**REQUIRED WORK**
Print every record below exactly, minus the pictures.
· · · ·
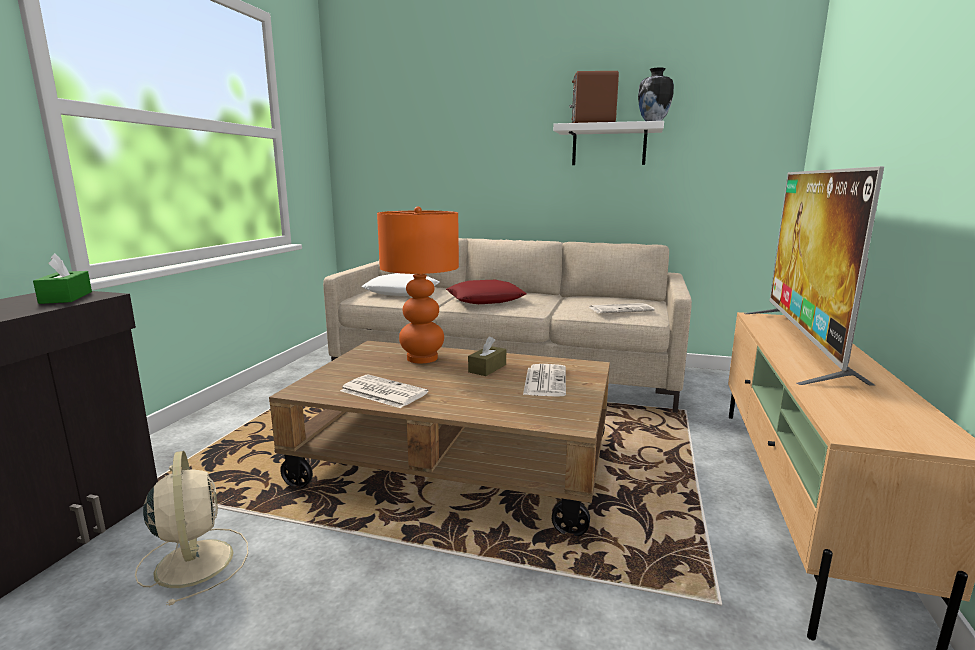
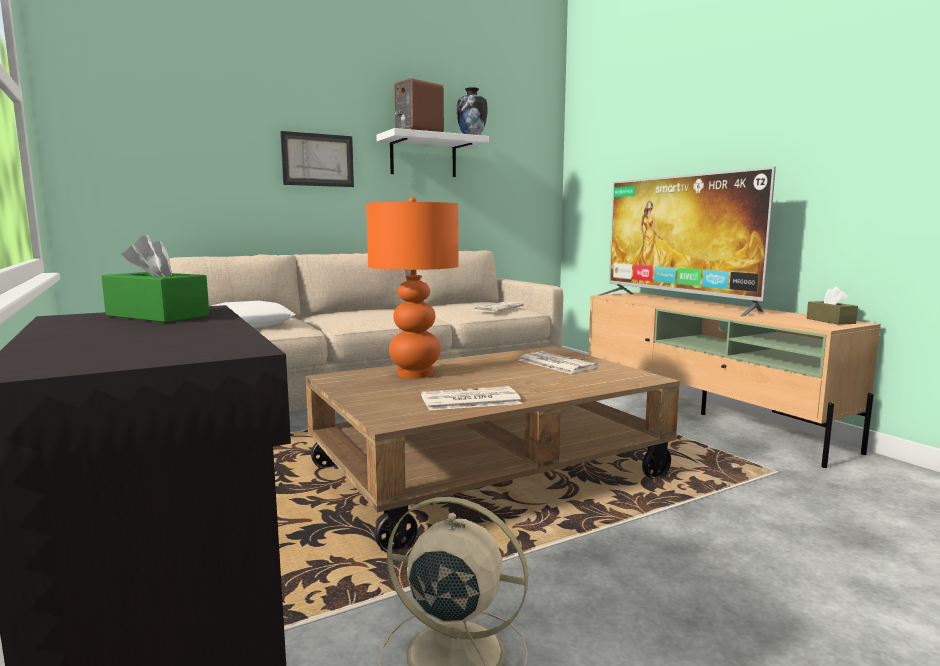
camera: 45 degrees left, 5 degrees down
(485, 300) = (364, 318): red pillow -> none
(487, 368) = (492, 367): brown tissue box -> brown tissue box (830, 321)
(505, 156) = (318, 160): none -> picture

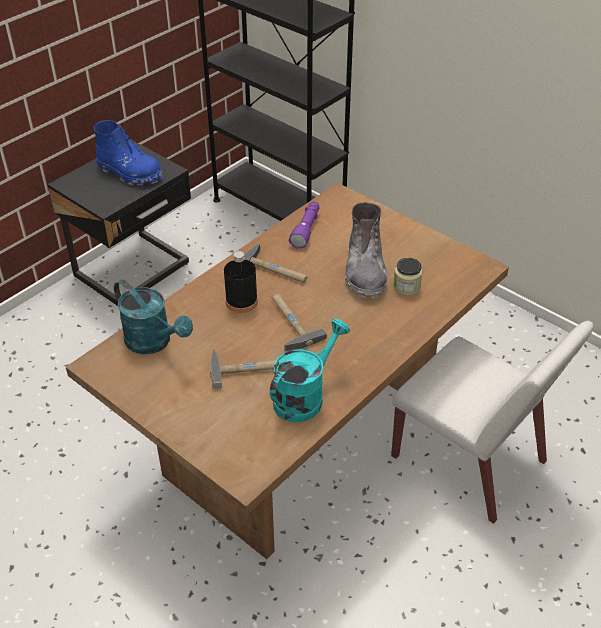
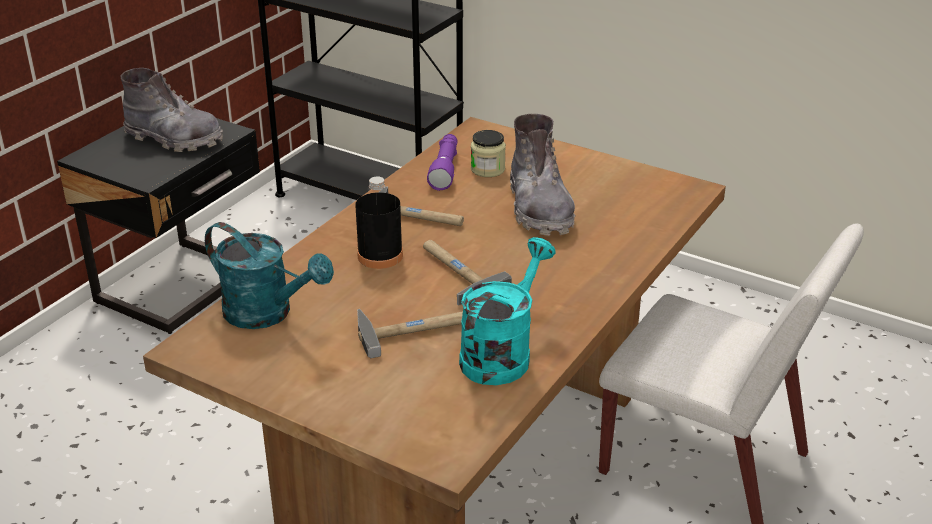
camera: 10 degrees left, 10 degrees down
(130, 172) = (174, 139): blue boot -> grey boot
(406, 287) = (600, 219): jar -> jar (487, 169)

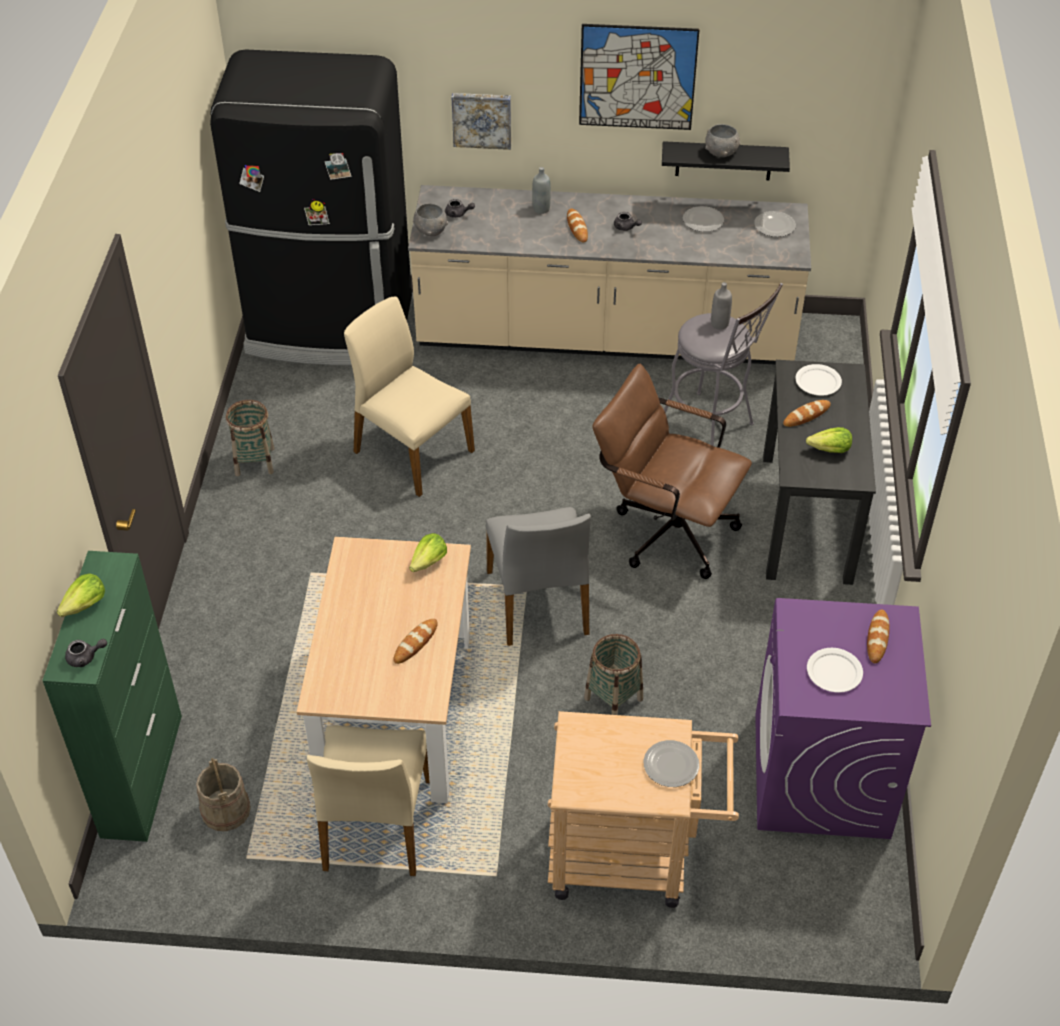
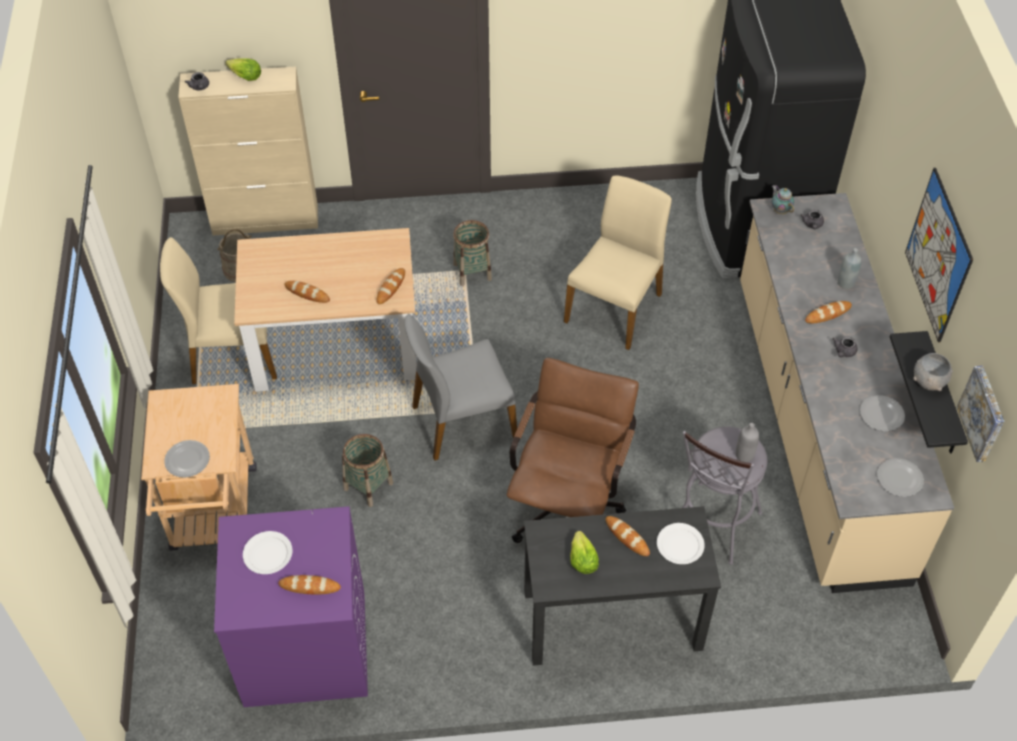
camera: 80 degrees right, 5 degrees up
(142, 774) = (266, 220): green cabinet -> beige cabinet
(255, 461) = (575, 212): basket -> basket (472, 272)
(429, 562) = (391, 287): lettuce -> bread
(431, 230) = (780, 210): grey bowl -> teapot
(482, 119) = (880, 180): picture -> picture (983, 413)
· · · ·
**EXERCISE OUTPUT**
camera: 45 degrees left, 5 degrees down
(485, 300) = (364, 318): red pillow -> none
(487, 368) = (492, 367): brown tissue box -> brown tissue box (830, 321)
(505, 156) = (318, 160): none -> picture

camera: 10 degrees left, 10 degrees down
(130, 172) = (174, 139): blue boot -> grey boot
(406, 287) = (600, 219): jar -> jar (487, 169)

camera: 80 degrees right, 5 degrees up
(142, 774) = (266, 220): green cabinet -> beige cabinet
(255, 461) = (575, 212): basket -> basket (472, 272)
(429, 562) = (391, 287): lettuce -> bread
(431, 230) = (780, 210): grey bowl -> teapot
(482, 119) = (880, 180): picture -> picture (983, 413)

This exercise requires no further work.